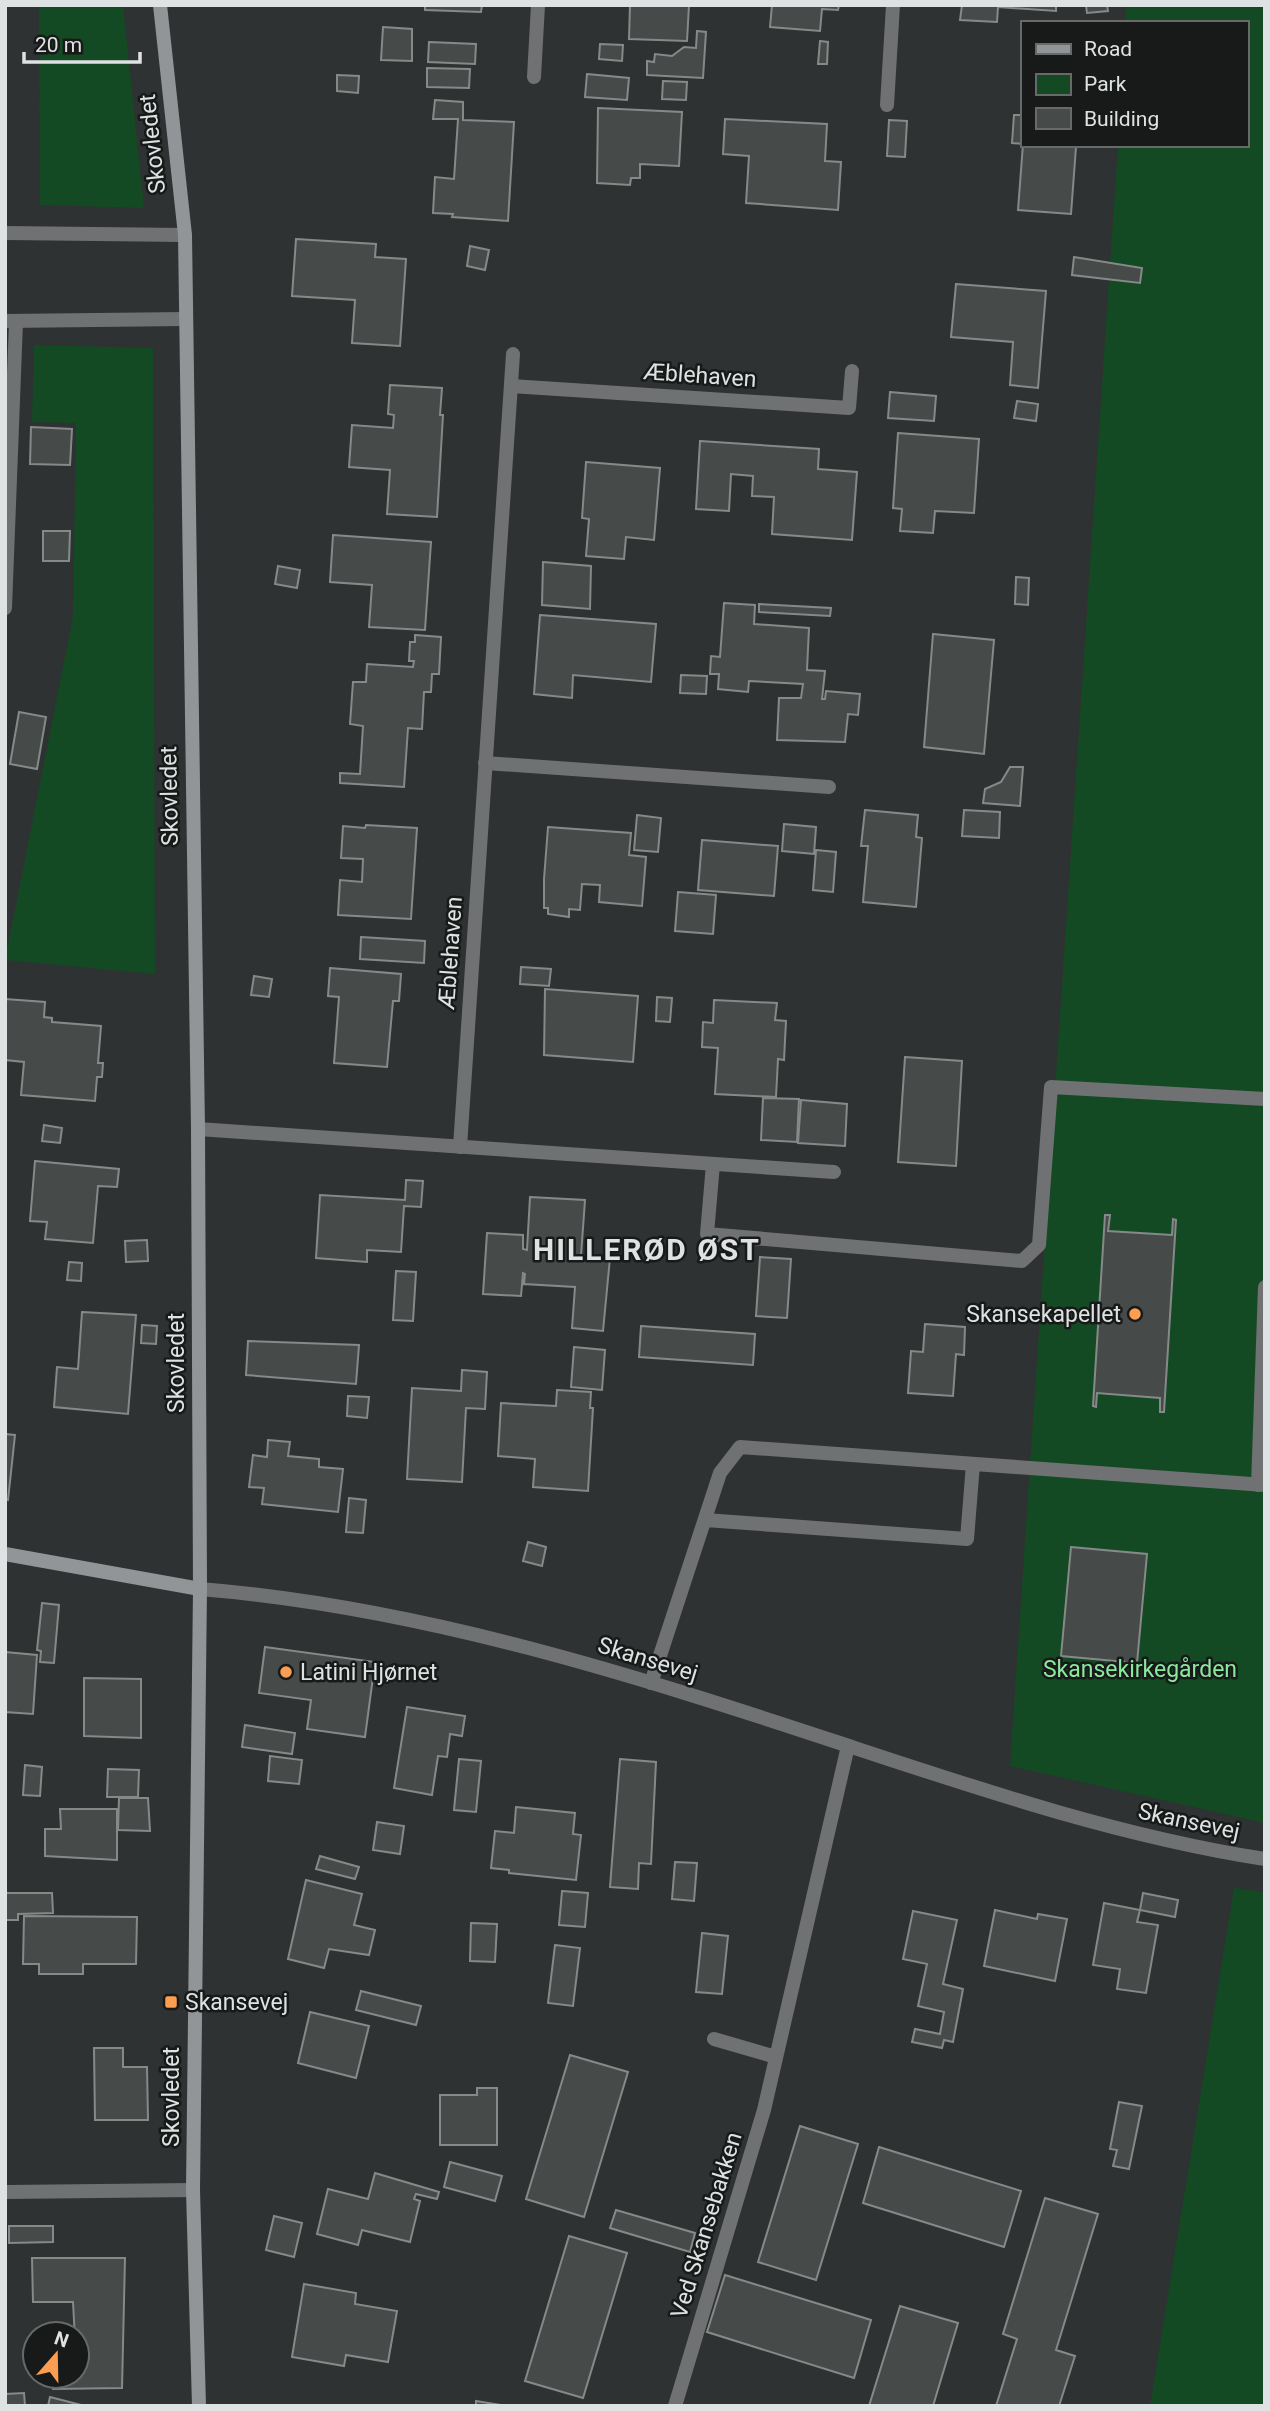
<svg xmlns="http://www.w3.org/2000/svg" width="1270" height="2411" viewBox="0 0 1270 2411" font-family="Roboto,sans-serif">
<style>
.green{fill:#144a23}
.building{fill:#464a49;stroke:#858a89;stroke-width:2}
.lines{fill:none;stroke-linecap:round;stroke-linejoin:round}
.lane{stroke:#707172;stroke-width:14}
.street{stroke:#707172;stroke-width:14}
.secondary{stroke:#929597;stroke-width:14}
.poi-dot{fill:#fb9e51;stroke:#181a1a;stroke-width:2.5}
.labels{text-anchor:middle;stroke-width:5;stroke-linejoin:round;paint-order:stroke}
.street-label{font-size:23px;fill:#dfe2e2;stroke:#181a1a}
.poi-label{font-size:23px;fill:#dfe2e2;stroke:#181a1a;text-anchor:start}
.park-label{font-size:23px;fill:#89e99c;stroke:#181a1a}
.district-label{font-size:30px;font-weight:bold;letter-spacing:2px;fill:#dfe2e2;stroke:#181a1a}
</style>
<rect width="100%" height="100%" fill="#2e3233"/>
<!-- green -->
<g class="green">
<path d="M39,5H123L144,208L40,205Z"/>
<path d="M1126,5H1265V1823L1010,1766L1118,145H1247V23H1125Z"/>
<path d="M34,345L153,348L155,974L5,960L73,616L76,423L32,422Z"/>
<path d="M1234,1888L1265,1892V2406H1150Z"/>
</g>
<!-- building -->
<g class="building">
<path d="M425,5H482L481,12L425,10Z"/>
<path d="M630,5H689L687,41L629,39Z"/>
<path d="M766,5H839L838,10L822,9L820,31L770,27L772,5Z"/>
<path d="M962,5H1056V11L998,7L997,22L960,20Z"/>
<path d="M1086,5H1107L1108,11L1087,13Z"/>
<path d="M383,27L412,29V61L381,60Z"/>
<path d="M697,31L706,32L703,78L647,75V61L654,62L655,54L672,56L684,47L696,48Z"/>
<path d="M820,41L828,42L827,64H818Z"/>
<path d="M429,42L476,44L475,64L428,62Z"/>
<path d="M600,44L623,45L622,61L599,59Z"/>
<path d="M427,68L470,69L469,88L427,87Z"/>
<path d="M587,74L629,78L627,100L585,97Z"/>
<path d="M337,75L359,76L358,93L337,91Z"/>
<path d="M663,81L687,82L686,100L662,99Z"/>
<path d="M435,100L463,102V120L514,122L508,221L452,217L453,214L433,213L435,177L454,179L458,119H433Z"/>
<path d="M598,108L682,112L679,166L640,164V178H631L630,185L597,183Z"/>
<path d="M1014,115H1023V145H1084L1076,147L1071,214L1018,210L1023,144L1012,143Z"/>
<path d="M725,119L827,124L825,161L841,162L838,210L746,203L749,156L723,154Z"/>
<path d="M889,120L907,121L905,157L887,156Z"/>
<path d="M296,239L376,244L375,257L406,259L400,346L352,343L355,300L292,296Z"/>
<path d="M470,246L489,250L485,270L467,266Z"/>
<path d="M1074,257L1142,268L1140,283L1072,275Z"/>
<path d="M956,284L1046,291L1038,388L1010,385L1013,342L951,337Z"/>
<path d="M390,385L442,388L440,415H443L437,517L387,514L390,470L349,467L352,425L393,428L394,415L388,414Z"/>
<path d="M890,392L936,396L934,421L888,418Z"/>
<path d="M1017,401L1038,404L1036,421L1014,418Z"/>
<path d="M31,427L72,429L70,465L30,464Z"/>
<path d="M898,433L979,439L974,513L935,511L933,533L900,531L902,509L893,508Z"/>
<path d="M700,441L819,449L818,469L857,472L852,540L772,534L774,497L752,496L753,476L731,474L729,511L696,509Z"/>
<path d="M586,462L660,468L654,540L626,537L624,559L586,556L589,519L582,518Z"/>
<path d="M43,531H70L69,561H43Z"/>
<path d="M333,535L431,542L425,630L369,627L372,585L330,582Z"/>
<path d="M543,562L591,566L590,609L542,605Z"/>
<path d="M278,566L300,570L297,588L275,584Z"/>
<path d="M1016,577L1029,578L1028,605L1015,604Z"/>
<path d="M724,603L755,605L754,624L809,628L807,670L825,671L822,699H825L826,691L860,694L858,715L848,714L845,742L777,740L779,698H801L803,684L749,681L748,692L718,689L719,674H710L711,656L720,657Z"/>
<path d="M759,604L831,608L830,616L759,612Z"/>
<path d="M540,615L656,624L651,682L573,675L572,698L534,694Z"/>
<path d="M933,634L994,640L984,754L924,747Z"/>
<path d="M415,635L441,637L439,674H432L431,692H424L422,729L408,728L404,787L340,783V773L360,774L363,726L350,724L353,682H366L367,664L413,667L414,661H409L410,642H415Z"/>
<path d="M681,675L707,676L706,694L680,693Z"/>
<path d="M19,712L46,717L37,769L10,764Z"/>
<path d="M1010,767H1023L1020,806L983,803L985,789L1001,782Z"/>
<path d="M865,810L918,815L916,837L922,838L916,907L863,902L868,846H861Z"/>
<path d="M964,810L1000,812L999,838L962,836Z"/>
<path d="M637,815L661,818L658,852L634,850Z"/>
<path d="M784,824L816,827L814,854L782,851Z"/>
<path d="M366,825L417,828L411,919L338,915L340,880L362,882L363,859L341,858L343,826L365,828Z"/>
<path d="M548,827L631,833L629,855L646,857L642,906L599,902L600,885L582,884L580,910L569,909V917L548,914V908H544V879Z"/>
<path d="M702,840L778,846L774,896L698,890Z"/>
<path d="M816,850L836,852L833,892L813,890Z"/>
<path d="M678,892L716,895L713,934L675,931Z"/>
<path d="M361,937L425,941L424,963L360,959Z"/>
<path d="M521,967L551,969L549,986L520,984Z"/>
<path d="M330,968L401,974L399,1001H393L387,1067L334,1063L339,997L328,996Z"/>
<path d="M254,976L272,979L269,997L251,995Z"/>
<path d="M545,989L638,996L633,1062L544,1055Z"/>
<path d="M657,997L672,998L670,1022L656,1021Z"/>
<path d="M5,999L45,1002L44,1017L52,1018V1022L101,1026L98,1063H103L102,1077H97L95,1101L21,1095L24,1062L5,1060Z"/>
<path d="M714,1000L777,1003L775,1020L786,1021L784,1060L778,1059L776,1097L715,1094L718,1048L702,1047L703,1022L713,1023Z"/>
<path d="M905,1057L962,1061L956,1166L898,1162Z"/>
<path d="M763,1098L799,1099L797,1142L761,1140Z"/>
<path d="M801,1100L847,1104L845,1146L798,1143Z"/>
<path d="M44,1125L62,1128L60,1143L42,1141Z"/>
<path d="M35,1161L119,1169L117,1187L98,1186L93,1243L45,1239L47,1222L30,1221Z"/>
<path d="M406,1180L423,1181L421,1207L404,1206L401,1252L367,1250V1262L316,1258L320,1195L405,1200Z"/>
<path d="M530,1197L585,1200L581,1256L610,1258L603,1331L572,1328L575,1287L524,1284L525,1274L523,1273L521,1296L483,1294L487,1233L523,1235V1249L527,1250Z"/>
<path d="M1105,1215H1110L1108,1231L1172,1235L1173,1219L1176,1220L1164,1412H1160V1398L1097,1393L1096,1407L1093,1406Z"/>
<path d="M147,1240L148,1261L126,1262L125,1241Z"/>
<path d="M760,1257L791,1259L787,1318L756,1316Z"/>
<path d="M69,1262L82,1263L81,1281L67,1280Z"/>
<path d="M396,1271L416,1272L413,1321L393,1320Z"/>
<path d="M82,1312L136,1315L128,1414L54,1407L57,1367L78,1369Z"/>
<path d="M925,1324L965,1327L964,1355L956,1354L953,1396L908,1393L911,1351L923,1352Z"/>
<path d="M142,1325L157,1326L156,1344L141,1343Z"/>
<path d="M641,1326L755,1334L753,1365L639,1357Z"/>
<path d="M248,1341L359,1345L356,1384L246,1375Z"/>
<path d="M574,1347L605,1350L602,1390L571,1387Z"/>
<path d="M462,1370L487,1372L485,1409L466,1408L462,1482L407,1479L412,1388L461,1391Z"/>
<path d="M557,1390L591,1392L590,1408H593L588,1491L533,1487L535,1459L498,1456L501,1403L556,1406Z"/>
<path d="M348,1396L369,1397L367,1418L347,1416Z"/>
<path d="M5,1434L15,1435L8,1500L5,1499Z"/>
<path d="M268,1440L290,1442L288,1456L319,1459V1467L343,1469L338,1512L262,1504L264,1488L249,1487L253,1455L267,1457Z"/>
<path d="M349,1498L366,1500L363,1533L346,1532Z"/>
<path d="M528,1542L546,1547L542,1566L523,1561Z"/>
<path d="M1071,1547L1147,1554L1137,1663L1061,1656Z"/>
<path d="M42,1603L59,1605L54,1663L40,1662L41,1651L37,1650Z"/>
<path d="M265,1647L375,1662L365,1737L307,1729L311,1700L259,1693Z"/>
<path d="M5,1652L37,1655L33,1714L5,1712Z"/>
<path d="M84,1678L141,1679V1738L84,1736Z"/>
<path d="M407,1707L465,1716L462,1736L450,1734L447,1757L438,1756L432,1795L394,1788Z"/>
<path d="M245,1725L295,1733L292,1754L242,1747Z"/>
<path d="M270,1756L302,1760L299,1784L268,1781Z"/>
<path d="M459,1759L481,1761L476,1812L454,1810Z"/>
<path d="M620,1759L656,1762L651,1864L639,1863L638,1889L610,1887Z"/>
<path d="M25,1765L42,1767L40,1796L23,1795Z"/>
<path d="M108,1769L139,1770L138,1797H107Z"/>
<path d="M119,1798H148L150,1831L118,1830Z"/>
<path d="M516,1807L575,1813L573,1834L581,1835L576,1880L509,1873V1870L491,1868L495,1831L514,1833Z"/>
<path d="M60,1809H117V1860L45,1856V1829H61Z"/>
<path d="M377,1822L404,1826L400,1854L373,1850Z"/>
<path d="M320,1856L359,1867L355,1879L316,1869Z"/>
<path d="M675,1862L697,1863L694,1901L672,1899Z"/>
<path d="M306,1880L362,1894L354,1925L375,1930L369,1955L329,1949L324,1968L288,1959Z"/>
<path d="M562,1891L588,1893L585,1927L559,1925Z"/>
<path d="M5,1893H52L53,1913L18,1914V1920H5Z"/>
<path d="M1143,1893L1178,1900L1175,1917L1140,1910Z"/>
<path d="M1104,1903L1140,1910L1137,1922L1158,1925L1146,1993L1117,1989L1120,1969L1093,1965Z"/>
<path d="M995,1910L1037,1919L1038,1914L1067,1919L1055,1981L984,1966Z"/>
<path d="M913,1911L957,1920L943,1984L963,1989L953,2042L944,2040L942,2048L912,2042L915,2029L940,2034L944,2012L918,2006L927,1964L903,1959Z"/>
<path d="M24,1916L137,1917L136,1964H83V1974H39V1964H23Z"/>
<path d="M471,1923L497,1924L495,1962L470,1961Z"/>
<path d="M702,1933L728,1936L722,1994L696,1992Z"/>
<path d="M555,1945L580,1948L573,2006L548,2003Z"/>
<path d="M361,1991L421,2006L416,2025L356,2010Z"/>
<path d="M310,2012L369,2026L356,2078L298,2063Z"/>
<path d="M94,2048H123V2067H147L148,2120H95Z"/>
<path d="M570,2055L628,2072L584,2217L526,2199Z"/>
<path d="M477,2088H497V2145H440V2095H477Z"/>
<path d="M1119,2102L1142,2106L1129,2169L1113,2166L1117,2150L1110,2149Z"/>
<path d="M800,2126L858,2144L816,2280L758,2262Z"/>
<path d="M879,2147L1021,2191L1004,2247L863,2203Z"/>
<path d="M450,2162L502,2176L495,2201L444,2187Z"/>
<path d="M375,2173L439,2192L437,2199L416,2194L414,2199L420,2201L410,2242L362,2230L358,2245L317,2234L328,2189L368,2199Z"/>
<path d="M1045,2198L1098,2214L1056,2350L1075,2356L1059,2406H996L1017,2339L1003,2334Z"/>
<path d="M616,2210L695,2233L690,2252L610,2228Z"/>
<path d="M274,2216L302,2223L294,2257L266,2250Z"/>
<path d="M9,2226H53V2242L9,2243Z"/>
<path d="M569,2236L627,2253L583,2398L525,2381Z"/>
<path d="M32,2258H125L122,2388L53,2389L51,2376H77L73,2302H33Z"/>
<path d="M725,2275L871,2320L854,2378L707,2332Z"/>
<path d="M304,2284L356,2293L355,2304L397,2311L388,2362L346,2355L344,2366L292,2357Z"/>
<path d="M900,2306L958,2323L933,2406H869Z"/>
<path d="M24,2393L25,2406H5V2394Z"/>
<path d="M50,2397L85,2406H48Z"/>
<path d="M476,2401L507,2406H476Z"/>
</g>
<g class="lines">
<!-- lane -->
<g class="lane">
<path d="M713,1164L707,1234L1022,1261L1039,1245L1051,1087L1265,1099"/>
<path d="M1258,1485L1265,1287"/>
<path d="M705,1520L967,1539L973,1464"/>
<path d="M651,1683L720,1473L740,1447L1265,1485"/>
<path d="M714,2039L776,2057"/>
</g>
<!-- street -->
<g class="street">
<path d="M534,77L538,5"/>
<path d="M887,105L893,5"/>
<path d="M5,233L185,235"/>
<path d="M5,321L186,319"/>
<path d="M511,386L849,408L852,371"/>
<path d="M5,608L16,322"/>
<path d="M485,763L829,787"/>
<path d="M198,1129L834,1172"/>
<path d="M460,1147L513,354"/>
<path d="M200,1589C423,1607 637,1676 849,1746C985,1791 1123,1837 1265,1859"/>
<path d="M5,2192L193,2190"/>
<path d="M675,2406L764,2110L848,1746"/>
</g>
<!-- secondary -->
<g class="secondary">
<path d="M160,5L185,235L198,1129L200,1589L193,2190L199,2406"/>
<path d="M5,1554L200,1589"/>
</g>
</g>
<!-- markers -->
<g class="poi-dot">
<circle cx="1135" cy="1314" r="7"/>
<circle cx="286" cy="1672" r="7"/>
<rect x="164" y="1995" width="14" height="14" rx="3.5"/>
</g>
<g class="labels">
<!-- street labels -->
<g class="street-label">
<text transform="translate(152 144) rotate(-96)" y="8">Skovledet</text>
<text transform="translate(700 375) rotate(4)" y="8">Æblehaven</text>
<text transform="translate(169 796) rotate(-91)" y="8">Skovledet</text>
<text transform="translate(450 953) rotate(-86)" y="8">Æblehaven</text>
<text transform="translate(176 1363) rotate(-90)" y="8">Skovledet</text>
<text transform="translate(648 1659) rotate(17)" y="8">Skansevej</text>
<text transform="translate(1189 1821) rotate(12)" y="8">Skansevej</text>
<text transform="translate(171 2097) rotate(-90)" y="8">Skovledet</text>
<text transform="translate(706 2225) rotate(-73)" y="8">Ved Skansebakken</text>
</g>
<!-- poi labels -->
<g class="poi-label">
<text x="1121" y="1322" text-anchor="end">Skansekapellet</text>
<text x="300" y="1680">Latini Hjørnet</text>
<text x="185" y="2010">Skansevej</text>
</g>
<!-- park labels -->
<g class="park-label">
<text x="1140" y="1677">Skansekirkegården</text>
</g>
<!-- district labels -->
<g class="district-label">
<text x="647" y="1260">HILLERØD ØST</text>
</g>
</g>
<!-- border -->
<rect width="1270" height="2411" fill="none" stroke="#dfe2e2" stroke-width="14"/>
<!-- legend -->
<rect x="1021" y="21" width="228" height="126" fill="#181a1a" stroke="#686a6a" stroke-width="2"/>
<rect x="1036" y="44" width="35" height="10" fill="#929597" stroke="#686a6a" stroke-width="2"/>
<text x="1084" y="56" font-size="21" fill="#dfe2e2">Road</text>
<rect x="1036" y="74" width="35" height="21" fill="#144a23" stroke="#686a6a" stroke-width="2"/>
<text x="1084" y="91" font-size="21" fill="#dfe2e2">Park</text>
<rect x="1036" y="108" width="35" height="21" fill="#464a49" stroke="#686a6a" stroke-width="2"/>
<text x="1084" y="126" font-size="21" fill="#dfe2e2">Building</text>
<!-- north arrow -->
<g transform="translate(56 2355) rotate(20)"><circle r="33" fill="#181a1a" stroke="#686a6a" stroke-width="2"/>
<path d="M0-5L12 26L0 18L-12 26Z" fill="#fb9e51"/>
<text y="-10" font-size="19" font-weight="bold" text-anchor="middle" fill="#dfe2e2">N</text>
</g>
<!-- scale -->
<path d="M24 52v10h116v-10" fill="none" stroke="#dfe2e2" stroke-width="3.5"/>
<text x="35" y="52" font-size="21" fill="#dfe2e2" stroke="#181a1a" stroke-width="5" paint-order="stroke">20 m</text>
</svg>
- - - -
**Work task:** Please show, exactly as written, every line above that contains the word "linejoin".

**The answer:**
.lines{fill:none;stroke-linecap:round;stroke-linejoin:round}
.labels{text-anchor:middle;stroke-width:5;stroke-linejoin:round;paint-order:stroke}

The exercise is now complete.